The hardware itself is likewise a step ahead of the competition. Now, there’s not a ton of ways to stand out in the pedal game if you’re sticking to standard sized metal enclosures, but Chase Bliss opts for knurled metal knobs and the LEDs are nestled inside tiny metal calderas. They’re small touches that elevate a Chase Bliss pedal above other players in the market, which is important when you’re charging this much.
The two primary knocks against it on the hardware front are a lack of stereo outs and a nonstandard ¼-inch MIDI connection. Frankly, I don’t think the former is a major issue. I have a small handful of stereo pedals in my collection, and I almost never actually use them in stereo. The MIDI port on the other hand is a bit of a downer, especially now that ⅛-inch TRS MIDI is a widely adopted standard. Instead you need a special adapter box or a custom wired cable to connect other MIDI gear to Habit.
Also, because Chase Bliss has to make room for the dip switches all the jacks are on the sides of the pedal. This is hardly dealbreaker, but connecting audio, power and expression does eat up a little more real estate on your pedalboard than if the jacks were on the top.
Those complaints are minor nitpicks, though, and they almost don’t matter once you start playing. Even when using it as a relatively straightforward delay pedal the Habit shines, especially once you start exploring the modifiers you select using the three-way switches across the middle. (The fourth switch just above the foot switches is used for selecting and saving a pair of presets, and we’re just going to ignore that.) The middle switch changes between the two banks or turns the modifiers off, while the left switch selects which specific modifier you’re using and the knob above it dials in the amount and style of said modifier.
Each modifier has two different variations, depending on which way you turn the knob. For example, modifier A-1 is a stepped speed change quantized to fifths and octaves. To the right of 12 o’clock plays the repeats forward, while to the left plays them in reverse. This means that even if you don’t touch any of the other controls you have seven distinct delays at your fingertips.
The other modifiers include tape-like lo-fi effects, smooth pitch changes and a multimode filter. But the two most interesting are probably the trimmer and the dropper. Trimmer slices bits of audio off the start or end of a note and can be used to create complex stuttering rhythms. Meanwhile Dropper causes your signal to drop out, appropriately enough. Turn the Modify knob to the right and you’ll find rhythmic patterns; to the left and the echoes will randomly disappear. Crank that and you get heavily degraded, almost granular effects (which you can really lean into with the Spread and Scan knobs, but more on that later).
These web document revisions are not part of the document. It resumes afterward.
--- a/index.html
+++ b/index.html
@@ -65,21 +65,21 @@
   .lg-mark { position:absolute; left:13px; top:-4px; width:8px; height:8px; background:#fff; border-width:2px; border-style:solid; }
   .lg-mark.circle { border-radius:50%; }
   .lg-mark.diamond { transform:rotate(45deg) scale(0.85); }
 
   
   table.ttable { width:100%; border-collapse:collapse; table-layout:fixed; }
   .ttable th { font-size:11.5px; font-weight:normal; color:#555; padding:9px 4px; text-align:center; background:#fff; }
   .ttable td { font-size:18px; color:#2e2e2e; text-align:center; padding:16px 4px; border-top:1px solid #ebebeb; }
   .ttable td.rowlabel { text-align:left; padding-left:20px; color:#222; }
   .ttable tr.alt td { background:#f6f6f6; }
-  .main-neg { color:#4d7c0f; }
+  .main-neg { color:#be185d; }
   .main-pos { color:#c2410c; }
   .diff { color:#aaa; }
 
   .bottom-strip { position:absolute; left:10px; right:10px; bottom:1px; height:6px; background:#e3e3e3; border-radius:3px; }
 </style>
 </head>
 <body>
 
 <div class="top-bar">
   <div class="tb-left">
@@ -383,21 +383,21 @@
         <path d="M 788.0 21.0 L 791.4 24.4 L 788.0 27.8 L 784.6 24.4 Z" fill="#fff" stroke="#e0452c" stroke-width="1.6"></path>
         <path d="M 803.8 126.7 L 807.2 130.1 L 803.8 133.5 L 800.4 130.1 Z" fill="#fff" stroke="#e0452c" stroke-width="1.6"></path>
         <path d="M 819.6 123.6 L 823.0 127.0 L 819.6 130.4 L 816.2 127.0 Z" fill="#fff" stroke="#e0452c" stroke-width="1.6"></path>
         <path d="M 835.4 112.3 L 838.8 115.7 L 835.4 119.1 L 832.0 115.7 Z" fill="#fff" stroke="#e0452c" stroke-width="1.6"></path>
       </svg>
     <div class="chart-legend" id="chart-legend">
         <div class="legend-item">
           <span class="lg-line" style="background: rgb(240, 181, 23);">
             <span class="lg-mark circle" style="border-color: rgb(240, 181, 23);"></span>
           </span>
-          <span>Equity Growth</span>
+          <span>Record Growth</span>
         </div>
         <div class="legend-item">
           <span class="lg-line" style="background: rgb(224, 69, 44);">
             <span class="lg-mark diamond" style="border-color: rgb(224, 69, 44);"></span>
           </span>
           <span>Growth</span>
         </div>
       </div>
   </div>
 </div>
The controls across the top are, more or less, what you’d expect on a standard delay pedal. There’s level, repeats (feedback) and size (time). One important thing to note is that, as you increase or decrease the size, there is no change in pitch. The ones below it though are where the interesting things happen. We’ve already mentioned the modifier knob, but next to that are the Spread and Scan controls. Spread controls a second playback head which allows you to get standard multitap echoes at lower settings, but as you start to increase it, it reaches further and further back into the past. It’s less of a delay and more of a sonic time machine. If used smartly, you can create cascading counter melodies as you play along with yourself from 30 seconds ago.
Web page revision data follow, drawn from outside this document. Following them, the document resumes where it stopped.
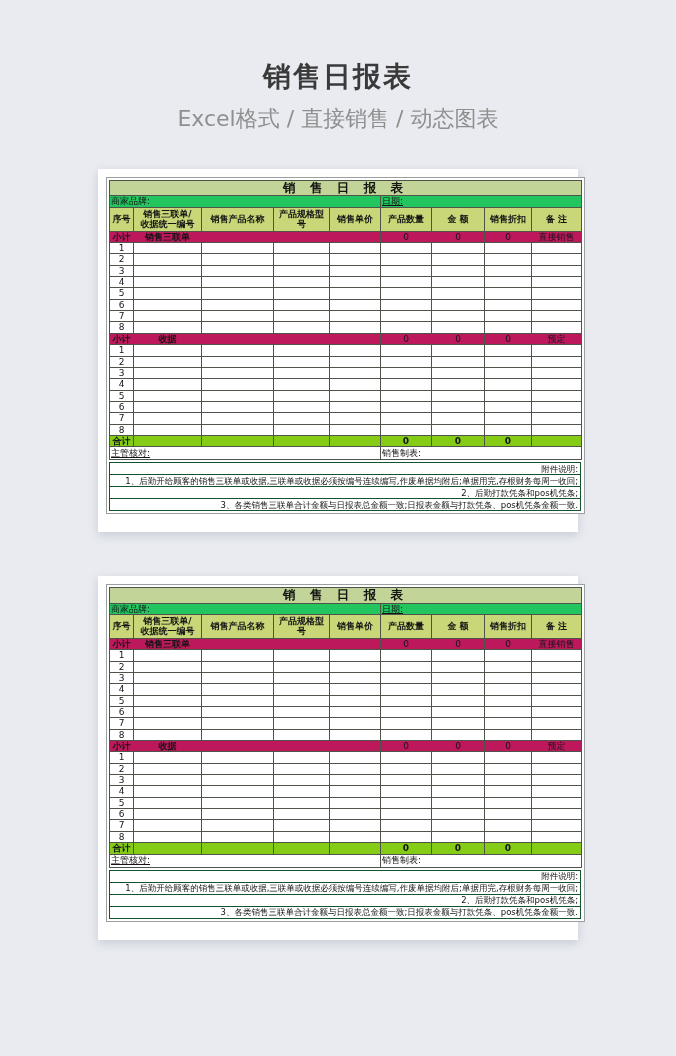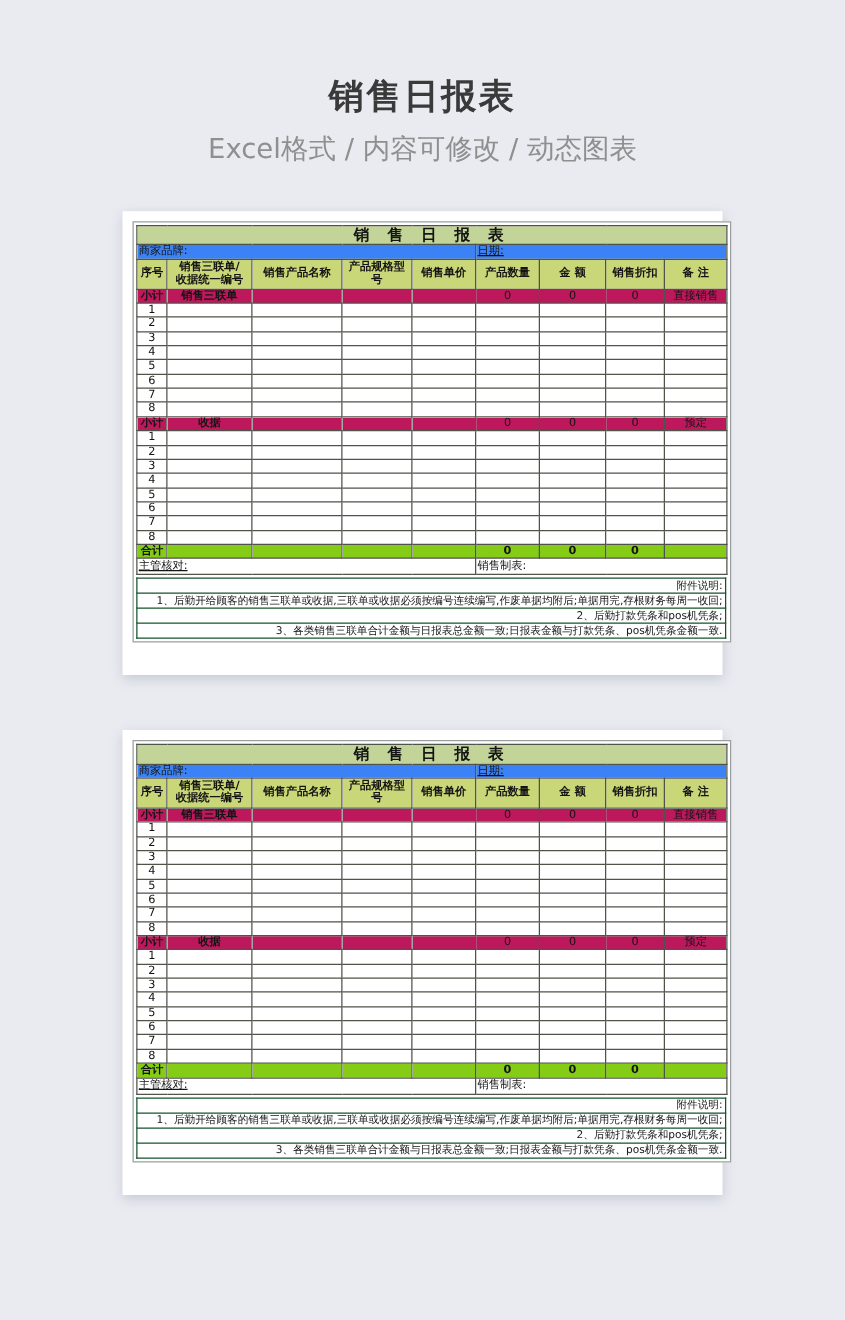--- a/index.html
+++ b/index.html
@@ -19,35 +19,35 @@
   .page-subtitle {
     margin-top: 8px;
     text-align: center;
     font-size: 22px; color: #8f8f8f;
   }
   .card {
     width: 480px;
     margin: 35px auto 0;
     background: #ffffff;
     box-shadow: 0 3px 9px rgba(110,120,140,.28);
-    padding: 8px 8px 26px 8px;
+    padding: 8px 8px 18px 8px;
   }
   .card + .card { margin-top: 44px; }
   .sheet { width: 479px; border: 1px solid #9aa0a0; padding: 2px; background:#fff; }
 
   table { border-collapse: collapse; table-layout: fixed; width: 472px; color: #141414; }
   .grid  { border: 1px solid #2e2e2a; font-size: 9px; }
   .grid td {
     border: 1px solid #50534a;
     height: 11px; line-height: 1.15;
     text-align: center; padding: 0 1px;
     overflow: hidden; white-space: pre-line;
   }
   .r-title td { background: #c2d498; font-size: 12.5px; font-weight: bold; letter-spacing: 5px; height: 15px; }
-  .r-meta  td { background: #3b82f6; text-align: left; }
+  .r-meta  td { background: #22c55e; text-align: left; }
   .r-head  td { background: #c9d778; font-weight: bold; height: 24px; }
   .r-sub   td { background: #be185d; }
   .r-sub td.lbl { font-weight: bold; }
   .r-total td { background: #84cc16; font-weight: bold; }
   .r-sign  td { height: 13px; text-align: left; }
   .al { text-align: left; }
   .pl2  { padding-left: 2px;  }
   .pl37 { padding-left: 37px; text-decoration: underline; }
   .pl40 { padding-left: 40px; text-decoration: underline; }
   .pl61 { padding-left: 61px; }
@@ -56,21 +56,21 @@
     border: 1px solid #14532d;
     height: 12px; line-height: 1.2;
     text-align: right; padding: 0 2px;
     white-space: nowrap; overflow: hidden;
   }
 </style>
 </head>
 <body>
 
 <h1 class="page-title">销售日报表</h1>
-<div class="page-subtitle">Excel格式 / 内容可修改 / 动态图表</div>
+<div class="page-subtitle">Excel格式 / 直接销售 / 动态图表</div>
 
 <div class="card">
   <div class="sheet">
       <table class="grid">
         <colgroup>
           <col style="width:24px">
           <col style="width:68px">
           <col style="width:72px">
           <col style="width:56px">
           <col style="width:51px">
Scan has two modes: auto (default) and manual (controlled by one of those dip switches on the back). In auto mode it introduces random snippets of old audio. The Scan and Spread knobs interact, so as Scan starts rummaging through the past, it drags that secondary Spread playhead with it. This is important because, as you crank up the Scan, you’re making Spread all the more unpredictable. This can be fun if you’re looking for glitchy chaos, or frustrating if you’re trying to lock into a groove with yourself.
If you set Scan to manual, you’re picking out the moment of your choice from the last three minutes. This is particularly handy if you’re using the Habit as a musical sketchpad, since you can record three minutes of noodling and then go back and find the bits you really want to savor.
There is a middle ground, which is my preferred method of using Scan. If you press and hold the left foot switch it momentarily sets Scan to maximum and then snaps back to where you have it when you let go. If you use this with Scan set to zero, you’re able to insert controlled bits of chaos exactly when you want to. And since both Spread and Scan are linked to Size everything stays in sync pretty nicely.
Then there’s the three-way switch on the far right labeled In-Out-Feed. This is probably the most powerful control on the entire pedal. In the middle, or out, position you get a predictable sound where every echo sounds exactly the same. When switched to in, each echo is fed through the modifier circuit again. This can give you sparkling chimes that climb in pitch until they send your dog running for cover. Or echoes that crumble more with each repeat. Or, notes that get shorter and shorter as the Trimmer modifier shaves more and more off.
To the right is Feed mode, which sends the output of the Habit right back through the input creating echoes of echoes and accumulating modifier effects off into infinity. This is where things can get really wild. This can get you metallic, almost reverb-like drones. But it also means that, if you start turning knobs, those changes are printed to the internal “tape loop” because what’s coming out is coming right back in again and getting recorded. This becomes even more powerful when combined with the Collect dip switch on the top.